**Consigne a**. D'après l'extrait du document sur le cyber-prolétariat, qui promeut la « quatrième révolution industrielle » ?

=== Extrait du document ===

Texte paru dans la revue « Période »

On déclare souvent en grande pompe que les technologies de l’information et de la communication annoncent la fin du travail, et par conséquent la disparition du prolétariat. C’est à cette nouvelle illusion générée par le capitalisme que s’oppose Nick Dyer Witheford en rendant compte de la formation de « populations excédentaires » à une échelle inconnue jusqu’alors. Il n’y a pas substitution du travail immatériel (capitalisme cognitif) à sa forme classique, matérielle, mais dualisation : la technologie ne conduit pas à l’anéantissement de la composition de classe, mais à sa reconfiguration. Il s’agit dès lors de penser l’articulation des formes d’exploitation et, par là même, le devenir des luttes des « cyber-prolétaires ».

On voit sortir tous les deux mois un bestseller qui annonce une nouvelle « disruption » technologique, ou avance l’idée d’une révolution du travail et de la production induite par le progrès technique : il s’agit tantôt de l’émergence de la « classe créative » de Richard Florida, tantôt de la « fin du travail » et de « l’eclipse du capitalisme » de Jeremy Rifkin, voire du « futur sans travail » de Martin Ford, ou de la « quatrième révolution industrielle » promue par Klaus Schwab et le gouvernement allemand, etc. Et pourtant, à la suite d’auteurs comme Ursula Huws1, tu as choisi de donner à ton dernier livre le titre de Cyber-prolétariat2, réaffirmant l’existence aujourd’hui d’une classe ouvrière. Pourquoi est-ce que ce serait toujours pertinent ?

===

**Consigne b**. Dans les enregistrements, recopiez seulement le passage qui va de la ligne contenant « Document page, 1654x1241 pixels. » à celle contenant « list Enterprise and », toutes deux incluses, en remplaçant « bounding box » par « enclosing box ». Ne modifiez rien d'autre.

=== Enregistrements fournis ===

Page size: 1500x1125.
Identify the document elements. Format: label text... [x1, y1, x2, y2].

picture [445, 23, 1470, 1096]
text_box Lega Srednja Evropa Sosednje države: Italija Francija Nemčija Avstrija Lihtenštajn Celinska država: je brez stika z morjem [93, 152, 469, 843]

===
=== Enregistrements fournis ===

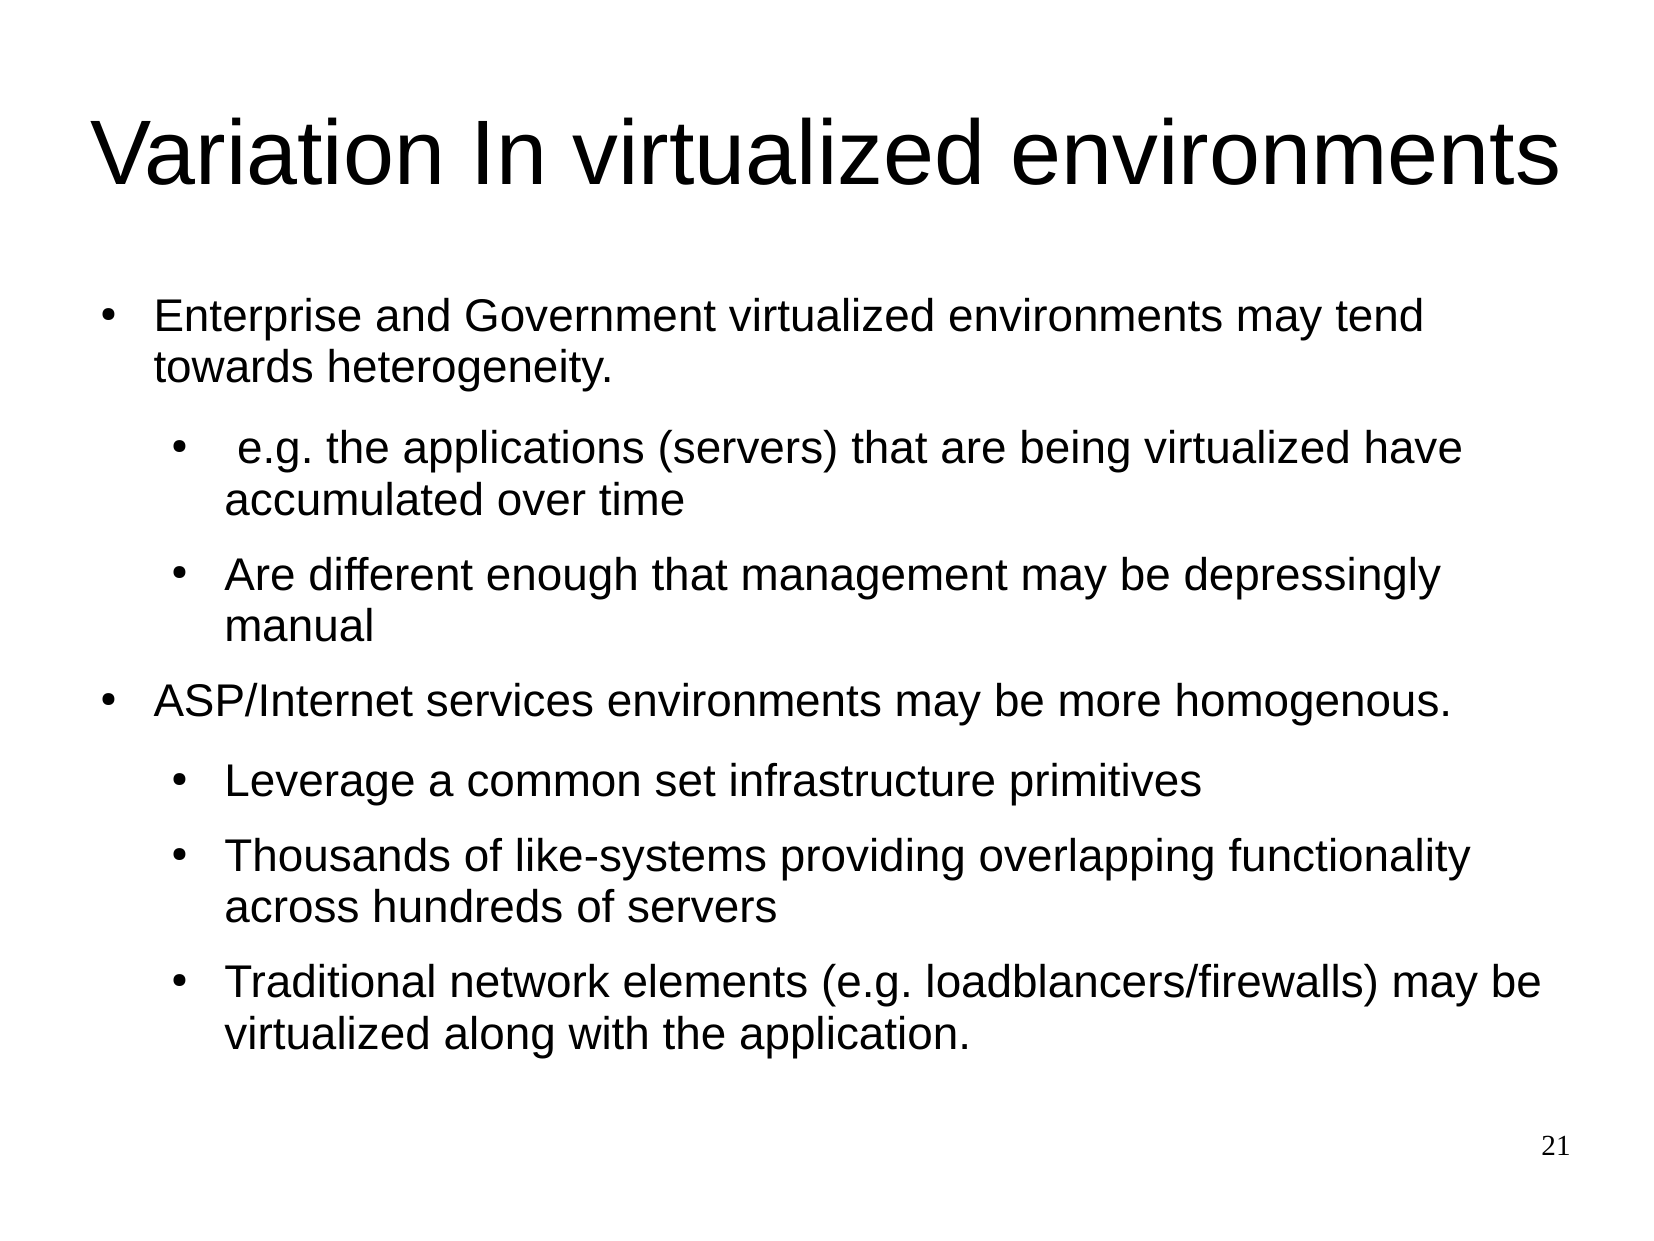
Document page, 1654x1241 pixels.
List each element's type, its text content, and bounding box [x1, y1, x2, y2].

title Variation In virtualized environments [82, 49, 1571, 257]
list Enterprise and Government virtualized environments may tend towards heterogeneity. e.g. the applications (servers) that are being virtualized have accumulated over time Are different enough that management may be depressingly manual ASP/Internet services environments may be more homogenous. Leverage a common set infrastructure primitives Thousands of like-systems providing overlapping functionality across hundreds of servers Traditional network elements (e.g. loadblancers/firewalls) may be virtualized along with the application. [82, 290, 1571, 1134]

===

**Résultat obtenu a**. Klaus Schwab et le gouvernement allemand.

**Résultat obtenu b**.
Document page, 1654x1241 pixels.
List each element's type, its text content, and enclosing box [x1, y1, x2, y2].

title Variation In virtualized environments [82, 49, 1571, 257]
list Enterprise and Government virtualized environments may tend towards heterogeneity. e.g. the applications (servers) that are being virtualized have accumulated over time Are different enough that management may be depressingly manual ASP/Internet services environments may be more homogenous. Leverage a common set infrastructure primitives Thousands of like-systems providing overlapping functionality across hundreds of servers Traditional network elements (e.g. loadblancers/firewalls) may be virtualized along with the application. [82, 290, 1571, 1134]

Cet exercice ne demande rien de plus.